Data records
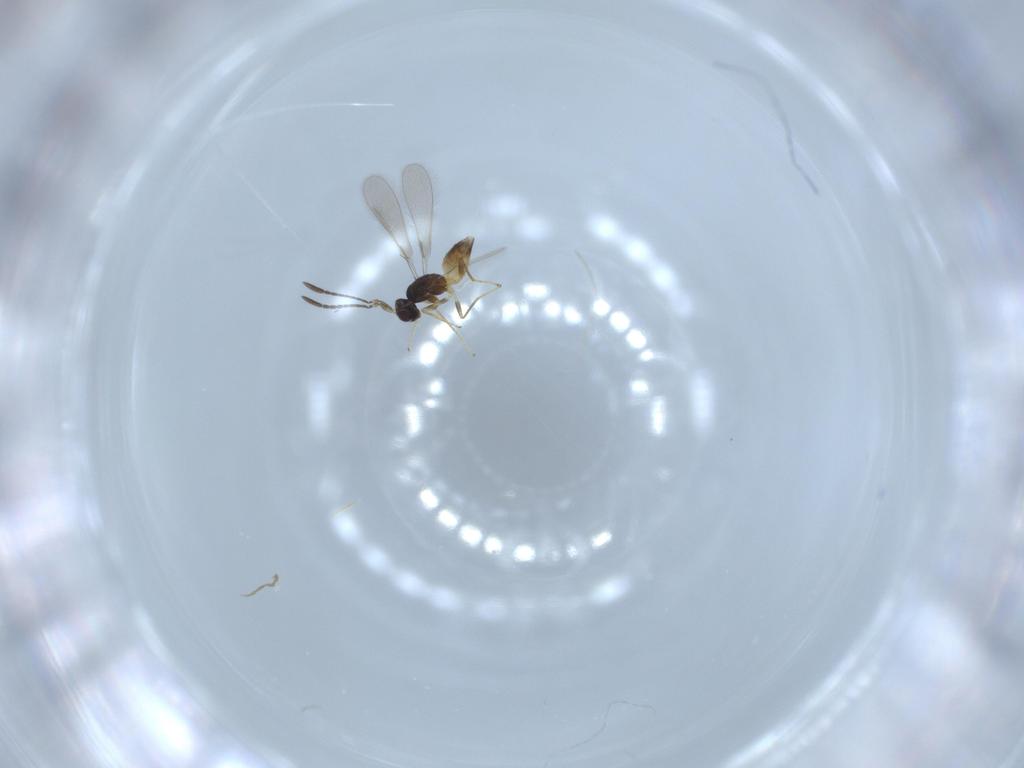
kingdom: Animalia
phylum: Arthropoda
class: Insecta
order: Hymenoptera
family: Mymaridae
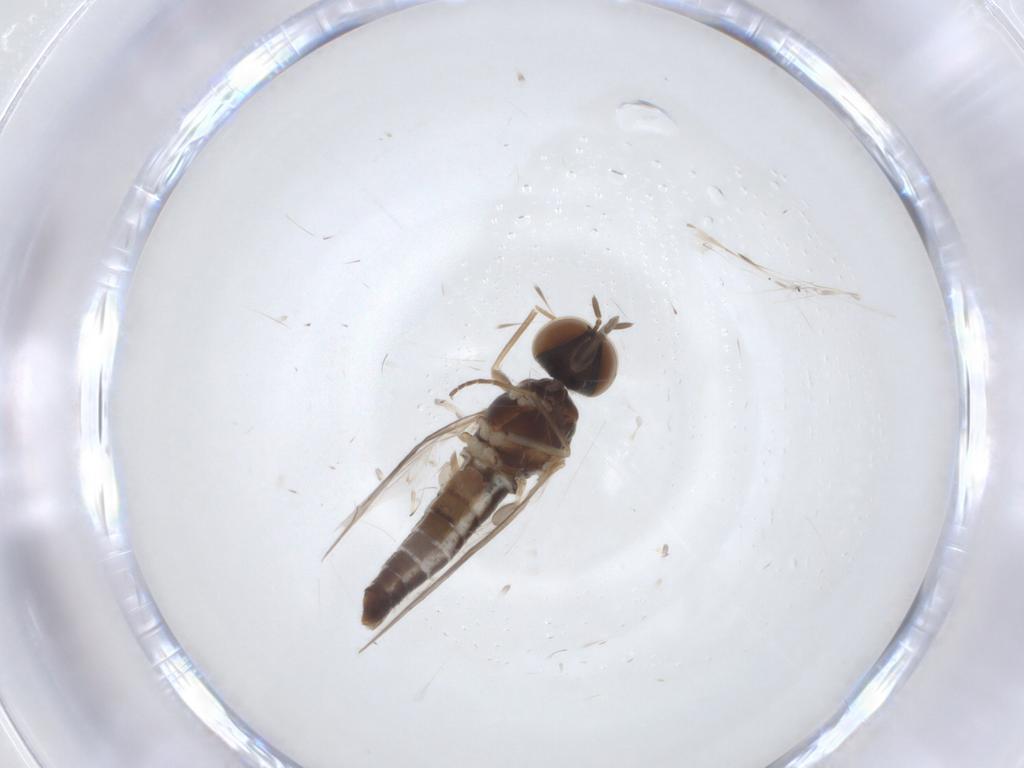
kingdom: Animalia
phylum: Arthropoda
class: Insecta
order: Diptera
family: Scenopinidae
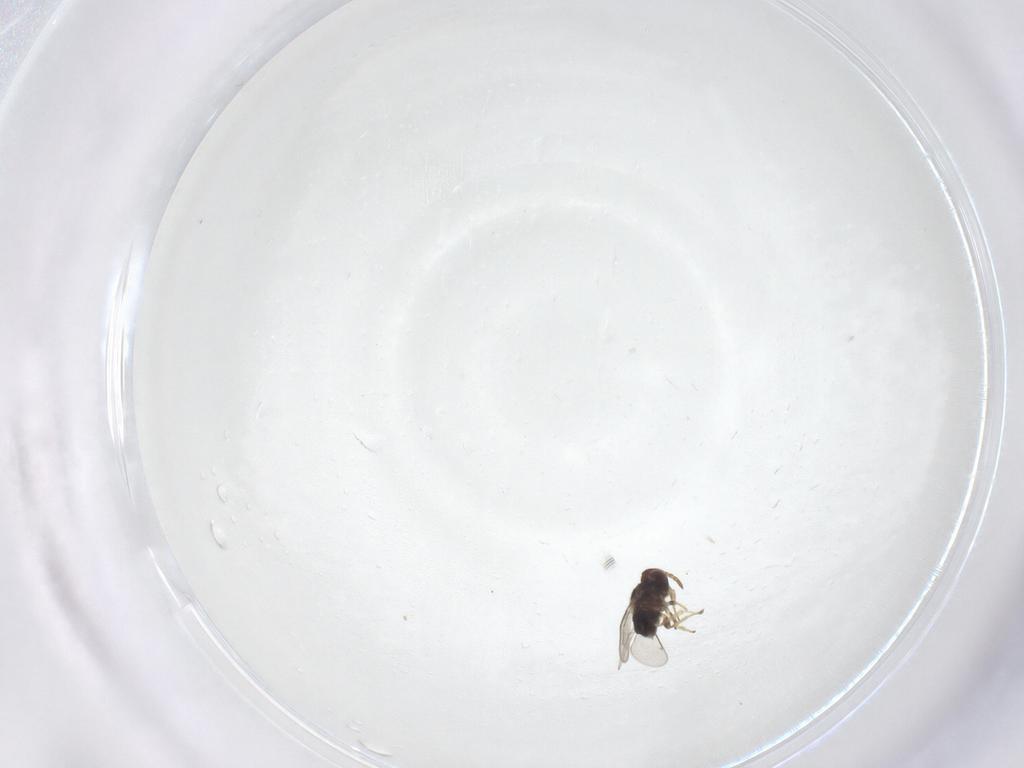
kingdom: Animalia
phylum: Arthropoda
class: Insecta
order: Hymenoptera
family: Aphelinidae
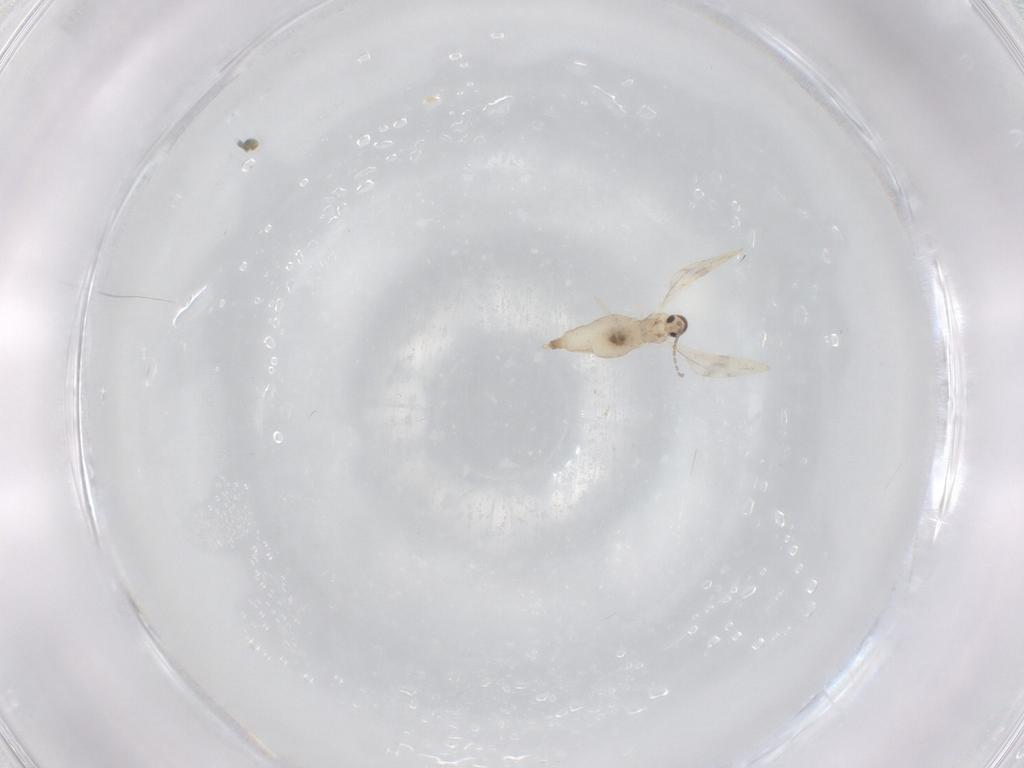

STATED TASK
Repeat every line of the entries above word for word, omitting the pictures.

RESULT FOR THIS EXERCISE
kingdom: Animalia
phylum: Arthropoda
class: Insecta
order: Hymenoptera
family: Mymaridae
kingdom: Animalia
phylum: Arthropoda
class: Insecta
order: Diptera
family: Scenopinidae
kingdom: Animalia
phylum: Arthropoda
class: Insecta
order: Hymenoptera
family: Aphelinidae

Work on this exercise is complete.